On the day, I knew it would be hard to lead the group. Despite being autistic, I am pretty experienced at open group work. I had talked over the format with my co-host and we had a plan. My original thought was the share reading out the meditation line by line, but once it had been written it seemed better to do turn-around on a sectional basis. Reading something written out gives the words a new life, added dimensions of meaning because how they are spoken is important. I knew this but for some reason I hadn’t really considered this. It worked out fine, but I noticed my co-host read her lines in a different way to me with a slightly different pace. I also hadn’t considered pauses. If I asked a question, how long should I wait for people to respond. Then there was the writing error, wrong words in the wrong order. I stumbled trying to work out what I really meant with this strange jumble of words in front of me.

I had also not considered how reading my piece out would affect my ability to engage in the meditation and write in the way I expected others to do (i.e. from an animal’s viewpoint). I was too busy “performing” my piece to actually engage in the process. At the end I had no animal in my mind and so I decided with stepping outside myself and reflecting on what I saw. My focus would go no further than the here and now. I hadn’t left any troubles behind in the meditation, and if I had they were nothing compare to the heightened emotional I found myself in. I don’t find it easy going against my expectations but still, I wanted to write something and so I went with examining how I felt right at that moment.

When it came to feedback time, I had decided that I had wanted to go first. In groups I find that I either take the plunge and jump in at the start or I hang back and wait for everybody else to go. The problem with the latter approach is that the anxiety builds up as it comes to my turn. Difficult as it may be, I find it easy to give my writing first because then I don’t compare what I have written with everybody else’s interpretation with because they are neurotypical, their writing tends to be very different from my own.

This is what I wrote:

“You look shell shocked. You seem to be shaking too. I guess that took quite some effort on your part. Were you feeling vulnerable? How did you voice sound? I always find it challenging hearing my voice projected out into silence. It doesn’t sound right, does it? Did you practice speaking your part? It might have helped you pace it. Recording it might have been a good idea you know. Perhaps you could have given the questions more space?

The group experience is a challenge too isn’t it.

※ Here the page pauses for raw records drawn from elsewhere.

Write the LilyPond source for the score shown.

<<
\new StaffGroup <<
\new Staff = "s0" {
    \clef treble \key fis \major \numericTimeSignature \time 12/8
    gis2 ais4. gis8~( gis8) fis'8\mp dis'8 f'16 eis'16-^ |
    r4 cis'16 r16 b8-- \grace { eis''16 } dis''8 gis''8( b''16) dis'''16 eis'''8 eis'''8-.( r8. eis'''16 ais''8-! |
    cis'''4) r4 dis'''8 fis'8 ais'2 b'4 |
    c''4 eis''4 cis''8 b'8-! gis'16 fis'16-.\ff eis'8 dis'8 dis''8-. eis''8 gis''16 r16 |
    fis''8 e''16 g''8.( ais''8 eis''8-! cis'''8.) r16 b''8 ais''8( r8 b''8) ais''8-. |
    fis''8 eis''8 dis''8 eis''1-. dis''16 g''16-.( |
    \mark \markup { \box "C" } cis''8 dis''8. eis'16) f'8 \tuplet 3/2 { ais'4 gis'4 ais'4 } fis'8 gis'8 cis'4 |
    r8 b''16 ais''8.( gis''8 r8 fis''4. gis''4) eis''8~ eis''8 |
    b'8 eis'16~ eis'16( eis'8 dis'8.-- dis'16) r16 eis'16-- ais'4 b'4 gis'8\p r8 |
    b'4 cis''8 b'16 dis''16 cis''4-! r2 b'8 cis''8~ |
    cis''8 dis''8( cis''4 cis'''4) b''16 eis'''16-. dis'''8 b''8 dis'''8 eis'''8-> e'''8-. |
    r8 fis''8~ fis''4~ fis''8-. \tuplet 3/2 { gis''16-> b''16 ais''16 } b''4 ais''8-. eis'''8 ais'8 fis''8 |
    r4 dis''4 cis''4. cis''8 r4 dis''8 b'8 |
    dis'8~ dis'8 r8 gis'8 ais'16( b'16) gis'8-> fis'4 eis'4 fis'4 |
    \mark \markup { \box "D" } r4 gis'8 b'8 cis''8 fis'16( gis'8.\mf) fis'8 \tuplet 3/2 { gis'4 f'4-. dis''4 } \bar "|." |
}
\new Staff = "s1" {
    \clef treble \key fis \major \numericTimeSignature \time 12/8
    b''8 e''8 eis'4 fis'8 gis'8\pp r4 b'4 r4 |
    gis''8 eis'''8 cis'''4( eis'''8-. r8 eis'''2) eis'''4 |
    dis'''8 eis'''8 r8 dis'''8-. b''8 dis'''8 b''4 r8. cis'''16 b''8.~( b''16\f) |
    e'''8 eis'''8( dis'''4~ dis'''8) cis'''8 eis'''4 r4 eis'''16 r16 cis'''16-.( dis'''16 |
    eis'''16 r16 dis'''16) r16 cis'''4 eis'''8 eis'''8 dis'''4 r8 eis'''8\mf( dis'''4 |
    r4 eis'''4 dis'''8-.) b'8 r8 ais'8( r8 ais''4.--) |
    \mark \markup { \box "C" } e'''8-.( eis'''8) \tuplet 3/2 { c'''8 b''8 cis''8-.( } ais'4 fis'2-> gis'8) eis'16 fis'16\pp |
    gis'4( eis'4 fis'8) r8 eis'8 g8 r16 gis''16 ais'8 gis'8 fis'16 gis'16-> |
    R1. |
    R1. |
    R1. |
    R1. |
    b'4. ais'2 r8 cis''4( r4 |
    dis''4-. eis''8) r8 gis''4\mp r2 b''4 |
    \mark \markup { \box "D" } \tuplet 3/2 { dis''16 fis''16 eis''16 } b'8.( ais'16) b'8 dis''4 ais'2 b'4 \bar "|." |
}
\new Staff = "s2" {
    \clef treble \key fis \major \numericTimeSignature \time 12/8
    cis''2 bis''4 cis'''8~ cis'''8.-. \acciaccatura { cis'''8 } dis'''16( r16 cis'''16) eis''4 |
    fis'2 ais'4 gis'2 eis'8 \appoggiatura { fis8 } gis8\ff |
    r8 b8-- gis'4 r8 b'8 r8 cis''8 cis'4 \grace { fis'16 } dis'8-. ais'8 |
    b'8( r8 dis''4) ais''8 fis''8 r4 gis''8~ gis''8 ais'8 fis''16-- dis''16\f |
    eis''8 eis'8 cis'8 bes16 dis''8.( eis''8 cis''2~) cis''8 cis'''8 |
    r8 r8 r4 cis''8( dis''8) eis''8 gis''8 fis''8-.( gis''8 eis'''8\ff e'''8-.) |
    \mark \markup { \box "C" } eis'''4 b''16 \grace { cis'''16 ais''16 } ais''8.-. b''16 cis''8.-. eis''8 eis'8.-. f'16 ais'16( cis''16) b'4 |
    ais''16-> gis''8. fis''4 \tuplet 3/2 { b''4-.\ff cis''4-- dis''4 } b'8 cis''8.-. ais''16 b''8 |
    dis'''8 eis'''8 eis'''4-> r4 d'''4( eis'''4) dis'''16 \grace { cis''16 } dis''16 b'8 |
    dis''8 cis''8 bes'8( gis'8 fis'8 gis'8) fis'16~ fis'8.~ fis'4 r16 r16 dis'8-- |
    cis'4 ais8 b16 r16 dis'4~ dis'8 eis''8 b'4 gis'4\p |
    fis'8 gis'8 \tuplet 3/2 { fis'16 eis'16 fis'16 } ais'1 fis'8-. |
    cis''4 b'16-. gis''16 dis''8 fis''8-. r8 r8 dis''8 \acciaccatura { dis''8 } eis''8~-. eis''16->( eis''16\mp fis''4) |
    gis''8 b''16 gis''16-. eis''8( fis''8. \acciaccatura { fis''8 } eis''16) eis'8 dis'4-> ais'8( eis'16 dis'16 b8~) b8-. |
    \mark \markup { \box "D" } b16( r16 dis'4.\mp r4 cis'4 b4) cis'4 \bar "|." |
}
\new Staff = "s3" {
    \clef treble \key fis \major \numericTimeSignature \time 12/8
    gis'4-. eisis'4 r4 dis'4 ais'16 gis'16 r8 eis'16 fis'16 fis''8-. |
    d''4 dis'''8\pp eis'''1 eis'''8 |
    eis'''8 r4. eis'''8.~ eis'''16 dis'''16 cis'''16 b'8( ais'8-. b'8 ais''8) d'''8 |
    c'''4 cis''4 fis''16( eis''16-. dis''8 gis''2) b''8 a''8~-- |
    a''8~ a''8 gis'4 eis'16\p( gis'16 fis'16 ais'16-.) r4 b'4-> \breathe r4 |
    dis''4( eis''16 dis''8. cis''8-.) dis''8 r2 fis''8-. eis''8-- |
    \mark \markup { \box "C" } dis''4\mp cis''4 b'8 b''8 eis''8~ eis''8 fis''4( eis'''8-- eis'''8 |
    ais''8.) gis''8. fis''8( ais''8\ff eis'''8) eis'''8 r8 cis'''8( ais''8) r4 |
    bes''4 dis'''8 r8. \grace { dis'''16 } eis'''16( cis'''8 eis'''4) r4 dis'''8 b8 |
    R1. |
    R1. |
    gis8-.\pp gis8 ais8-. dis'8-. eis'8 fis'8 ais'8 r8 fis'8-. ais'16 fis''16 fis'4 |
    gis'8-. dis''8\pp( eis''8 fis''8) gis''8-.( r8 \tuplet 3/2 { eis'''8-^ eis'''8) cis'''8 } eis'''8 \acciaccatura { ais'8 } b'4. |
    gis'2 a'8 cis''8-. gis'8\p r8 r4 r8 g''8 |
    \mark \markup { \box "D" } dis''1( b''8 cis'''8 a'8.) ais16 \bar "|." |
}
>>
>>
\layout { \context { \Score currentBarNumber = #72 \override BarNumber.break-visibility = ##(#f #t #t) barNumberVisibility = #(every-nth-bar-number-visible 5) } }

How do people understand your words? Did the writing have the right effect? Did the presentation change their understanding? Are words or the delivery more important? You also seemed embarrassed to admit you wrote the piece. Why is that? Are you afraid of feedback? It might get a good reaction you know. L liked it after all. Would any feedback be too much I wonder because you are so wound up. You won’t hear good or bad. Perhaps write it down for later.”

I guess those questions still stick with me even though it is nine days ago.

The one revelation for me out of all this is that I think I now understand why I never remember any feedback I get whilst in group work. My autistic brain really struggles being in a group and taking part. It means that I am overwhelmed with what is going on around me and the effort required to process it. Because I am overwhelmed, I have no ability to understand and store the feedback I am giving. I need it written down and put up on a wall because I am unable to associate those words with memory of the event because that memory itself, triggers overwhelming thoughts.

I spoke about this at the time and half the group took the time to write their encouragement down. It was a great meeting in the end and we succeeded in our aim of support through creativity. I can’t bask in that satisfaction but at least I have written the memory down.